15.02.19 14:59:01 (+0800) main # INFO: JIT queue contains 0 beacons.
15.02.19 14:59:01 (+0800) main ### [GPS] ###
15.02.19 14:59:01 (+0800) main # No time keeping possible due to fake gps.
15.02.19 14:59:01 (+0800) main # Manual GPS coordinates: latitude 5.40738, longitude 100.32694, altitude 12 m
15.02.19 14:59:01 (+0800) main ### [PERFORMANCE] ###
15.02.19 14:59:01 (+0800) main # Upstream radio packet quality: 0.00%.
15.02.19 14:59:01 (+0800) main ### [ CONNECTIONS ] ###
15.02.19 14:59:01 (+0800) main # bridge.asia-se.thethings.network: Connected
15.02.19 14:59:01 (+0800) main # Semtech status report send.


#18

@pavelbinar, @KeanTattOng, if your device is running a development image of balenaOS, you may able to open a ssh terminal to the host OS with the command:
ssh -p 22222 root@<ipAddress>
where <ipAddress> is the device’s IP address, for example, 192.168.2.3. (If the web dashboard is not showing the device’s IP address, you may be able to look at the DHCP allocation table of your WiFi router status page, or running the command arp -an on your laptop/desktop.

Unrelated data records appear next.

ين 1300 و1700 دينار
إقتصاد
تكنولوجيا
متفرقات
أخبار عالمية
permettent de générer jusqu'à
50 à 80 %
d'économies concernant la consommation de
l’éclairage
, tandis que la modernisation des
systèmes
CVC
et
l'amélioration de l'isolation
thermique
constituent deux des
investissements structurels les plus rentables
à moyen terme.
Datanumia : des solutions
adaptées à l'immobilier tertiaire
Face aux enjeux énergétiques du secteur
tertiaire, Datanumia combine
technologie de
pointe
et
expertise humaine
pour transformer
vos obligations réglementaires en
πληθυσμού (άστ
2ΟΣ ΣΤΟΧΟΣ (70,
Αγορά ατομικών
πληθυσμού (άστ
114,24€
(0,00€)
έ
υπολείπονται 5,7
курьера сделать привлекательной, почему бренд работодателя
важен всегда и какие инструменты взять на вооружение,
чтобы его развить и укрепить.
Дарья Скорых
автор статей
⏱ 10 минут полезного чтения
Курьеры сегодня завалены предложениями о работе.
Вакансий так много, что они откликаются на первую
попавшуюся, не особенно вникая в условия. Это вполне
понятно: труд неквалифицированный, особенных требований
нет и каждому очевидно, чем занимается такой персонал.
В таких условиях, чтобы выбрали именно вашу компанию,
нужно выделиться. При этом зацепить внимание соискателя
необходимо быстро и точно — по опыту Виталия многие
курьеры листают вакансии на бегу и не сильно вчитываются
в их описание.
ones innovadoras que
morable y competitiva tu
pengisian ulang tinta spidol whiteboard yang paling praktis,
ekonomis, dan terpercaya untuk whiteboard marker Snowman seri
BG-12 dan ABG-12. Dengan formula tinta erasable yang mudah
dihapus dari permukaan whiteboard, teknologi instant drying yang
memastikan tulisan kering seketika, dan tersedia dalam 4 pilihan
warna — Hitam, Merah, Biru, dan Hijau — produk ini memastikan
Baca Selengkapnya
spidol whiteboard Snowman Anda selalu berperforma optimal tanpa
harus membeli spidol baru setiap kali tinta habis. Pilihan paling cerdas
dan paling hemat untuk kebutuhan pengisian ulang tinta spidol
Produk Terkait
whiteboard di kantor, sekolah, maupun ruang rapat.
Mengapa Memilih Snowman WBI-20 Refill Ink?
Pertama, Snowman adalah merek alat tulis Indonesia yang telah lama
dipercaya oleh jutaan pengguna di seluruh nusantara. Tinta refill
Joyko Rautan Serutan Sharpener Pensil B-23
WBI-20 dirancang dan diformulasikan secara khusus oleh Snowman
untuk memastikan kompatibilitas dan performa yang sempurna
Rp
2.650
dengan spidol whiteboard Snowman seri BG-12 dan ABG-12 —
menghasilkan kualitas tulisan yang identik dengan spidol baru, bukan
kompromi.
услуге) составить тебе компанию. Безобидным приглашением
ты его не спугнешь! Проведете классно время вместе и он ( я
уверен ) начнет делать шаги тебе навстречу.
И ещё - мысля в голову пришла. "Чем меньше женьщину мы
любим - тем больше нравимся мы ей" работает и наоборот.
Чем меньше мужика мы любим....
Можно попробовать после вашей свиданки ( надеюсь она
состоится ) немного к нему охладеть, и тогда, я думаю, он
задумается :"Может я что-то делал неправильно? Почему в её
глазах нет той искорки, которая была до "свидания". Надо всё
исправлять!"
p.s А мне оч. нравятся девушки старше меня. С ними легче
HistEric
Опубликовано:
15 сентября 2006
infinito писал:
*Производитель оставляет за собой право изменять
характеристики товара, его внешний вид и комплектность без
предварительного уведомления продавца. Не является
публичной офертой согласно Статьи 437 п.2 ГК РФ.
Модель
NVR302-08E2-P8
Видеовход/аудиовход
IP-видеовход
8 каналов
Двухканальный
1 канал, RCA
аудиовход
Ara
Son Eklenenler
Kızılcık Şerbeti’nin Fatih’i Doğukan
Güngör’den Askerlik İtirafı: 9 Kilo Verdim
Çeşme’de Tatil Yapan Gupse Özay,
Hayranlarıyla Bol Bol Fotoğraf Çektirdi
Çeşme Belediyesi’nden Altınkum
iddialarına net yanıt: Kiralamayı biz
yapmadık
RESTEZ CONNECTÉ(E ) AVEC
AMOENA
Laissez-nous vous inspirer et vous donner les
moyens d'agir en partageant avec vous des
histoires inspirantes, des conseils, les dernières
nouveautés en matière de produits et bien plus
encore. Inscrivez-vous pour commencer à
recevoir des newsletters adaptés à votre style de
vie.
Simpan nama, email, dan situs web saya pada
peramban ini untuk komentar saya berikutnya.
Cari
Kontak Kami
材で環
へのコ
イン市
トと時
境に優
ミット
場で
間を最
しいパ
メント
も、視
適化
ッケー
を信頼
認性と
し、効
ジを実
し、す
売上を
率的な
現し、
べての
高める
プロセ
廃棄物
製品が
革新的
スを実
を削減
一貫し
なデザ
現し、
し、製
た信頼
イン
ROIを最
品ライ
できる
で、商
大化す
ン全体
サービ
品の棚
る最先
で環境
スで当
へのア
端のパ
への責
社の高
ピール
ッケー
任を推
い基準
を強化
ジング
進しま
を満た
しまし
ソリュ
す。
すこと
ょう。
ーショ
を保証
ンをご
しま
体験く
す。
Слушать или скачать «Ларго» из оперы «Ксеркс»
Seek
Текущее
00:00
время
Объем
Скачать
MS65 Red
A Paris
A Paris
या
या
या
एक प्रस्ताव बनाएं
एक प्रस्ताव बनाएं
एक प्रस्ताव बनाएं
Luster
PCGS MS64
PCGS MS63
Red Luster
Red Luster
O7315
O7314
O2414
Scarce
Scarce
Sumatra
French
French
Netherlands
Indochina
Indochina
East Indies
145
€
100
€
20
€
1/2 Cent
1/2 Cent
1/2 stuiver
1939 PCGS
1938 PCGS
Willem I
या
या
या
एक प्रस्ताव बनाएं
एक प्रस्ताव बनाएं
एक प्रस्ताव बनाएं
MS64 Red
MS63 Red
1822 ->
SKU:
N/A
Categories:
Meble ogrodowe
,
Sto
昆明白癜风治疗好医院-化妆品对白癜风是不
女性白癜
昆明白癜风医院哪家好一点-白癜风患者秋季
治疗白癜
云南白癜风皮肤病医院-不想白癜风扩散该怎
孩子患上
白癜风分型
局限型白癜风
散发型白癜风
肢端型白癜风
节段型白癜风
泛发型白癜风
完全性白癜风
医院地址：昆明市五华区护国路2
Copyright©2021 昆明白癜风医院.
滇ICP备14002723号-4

Once you have opened a ssh terminal on the host OS, you can investigate the issue further by looking at logs with command such as:
journalctl -a
journalctl -u resin-supervisor
journalctl -u openvpn
balena-engine ps -a
balena-engine images
dmesg

And others. If the issue is indeed the same as originally reported in this conversation (“Error cleaning up <hash>: (HTTP code 409) conflict - conflict: unable to delete (cannot be forced)”), then you may attempt to fix the problem by running the commands kindly shared by imrehg in the following post:

If your device is running a production image:

  • If you have convenient physical access to it, it may be easiest to take SD card out and either reflash it, or add a ssh key to it as samothx pointed out in his reply above: https://github.com/balena-os/meta-balena/blob/master/README.md#sshkeys
  • Otherwise, if the device is on the same network as other balenaOS devices and at least one of those other devices is online and operational, we may be able to access the device that is reported offline via one of the online devices. In order to do this, use the web dashboard to grant support access to both devices (the one offline and the one online on the same network) and share the device UUIDs or device dashboard URLs. You may prefer to share the UUIDs or URLs through a private message.